This decision has also been made by the $18 billion REST, a JANA client, which has terminated all of its quantitative Australian equity exposure and marginally reduced its international quant exposure. This decision followed some “lengthy introspection” about the role of quant strategies in the portfolio, says Damian Hill, CEO at the fund. Even though REST believes quant has a place in its domestic equity portfolios, it also has a time. “We don’t think the time is in the current environment. Many [quants] were whipsawed by the financial crisis,” he says. “While there are these macro factors that swamp their underlying signals, now is not their time to be in the fund.” Quants don’t have any lifethreatening problems, reckons Lazard’s Prugue. “My beliefs in quantitative management haven’t changed. My criticism of how we place quantitative managers has changed. “In the past, asset consultants used to have value, core and growth managers – and then another bucket called ‘quant’,” the former researcher says. “Just as there are many different styles of fundamental, there are many styles of quantitative.

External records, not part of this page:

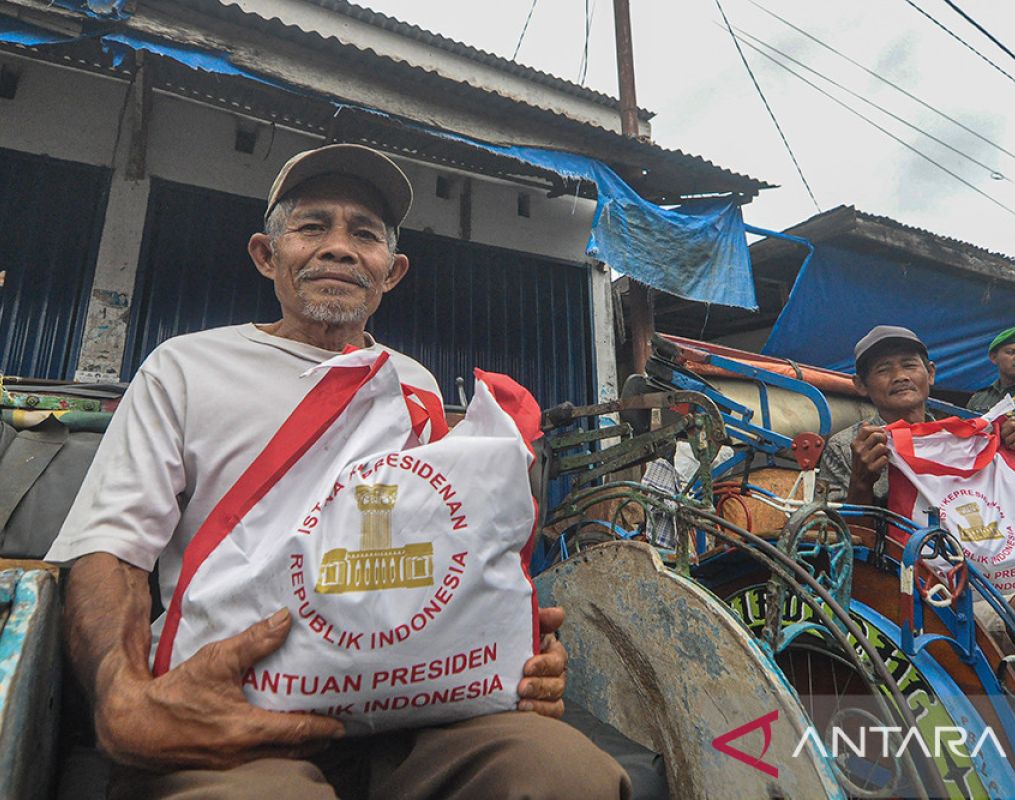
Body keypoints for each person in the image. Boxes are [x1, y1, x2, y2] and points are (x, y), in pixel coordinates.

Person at [45, 145, 631, 799]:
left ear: (392, 270)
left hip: (404, 710)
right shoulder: (184, 368)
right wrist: (123, 700)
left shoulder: (412, 384)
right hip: (233, 710)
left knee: (561, 774)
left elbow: (443, 557)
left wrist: (511, 653)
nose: (340, 248)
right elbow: (110, 549)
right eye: (312, 225)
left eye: (364, 234)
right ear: (268, 255)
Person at [819, 325, 1015, 774]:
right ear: (862, 385)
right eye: (883, 369)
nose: (899, 376)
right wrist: (861, 483)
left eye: (909, 365)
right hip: (943, 595)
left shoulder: (982, 430)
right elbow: (844, 544)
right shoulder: (851, 446)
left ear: (931, 373)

“If there is a differentiator for quants, it is not the word, ‘quant’. The inputs that go into quantitative mechanisms differ just as widely as in the fundamental world. “Lumping them together because they have an F9 button is not a realistic way of categorising their products.” The crisis has brought an end to investing in quant purely to diversify from fundamental equity strategies, says Towers Watson’s Dougherty. “Will we see allocations to quant for the sake of quant? I think not. But if you’re offering something better than the market, you’ll show up on the radar.” Sunsuper spares itself the trouble of deciding how to deploy quant managers in its equity portfolios: besides a hedge fund mandate with GMO, the big fund doesn’t invest quantitatively. “Talk to quants,” Hartley says. “They say they’ve got proprietary models, but by and large the factors and models are pretty much the same from one manager to the next.”
This becomes dangerous if quants believe, to any substantial extent, that they are alone in following signals. “They’re effectively betting on the probability they can be quicker than others. The danger is, the smart people are looking at the next level and can predict what other quants are going to do and taken advantage of that.” The recent criticism of quants is not the first time that Don Hamson, managing director at the boutique Plato Investment Management, has been forced to defend his trades. The questions he has fielded since August 2007, when the performance of quantitative managers fell more or less in unison – ‘What happened with quants?’, ‘Why did they get it wrong?’, ‘Is quant dead?’ – were put to him during the last period of investor disillusionment with mathematical models, the recession of the early 1990s. But this time, quants have underperformed for longer. “The question is: are our models broken, or is it a cyclical issue?”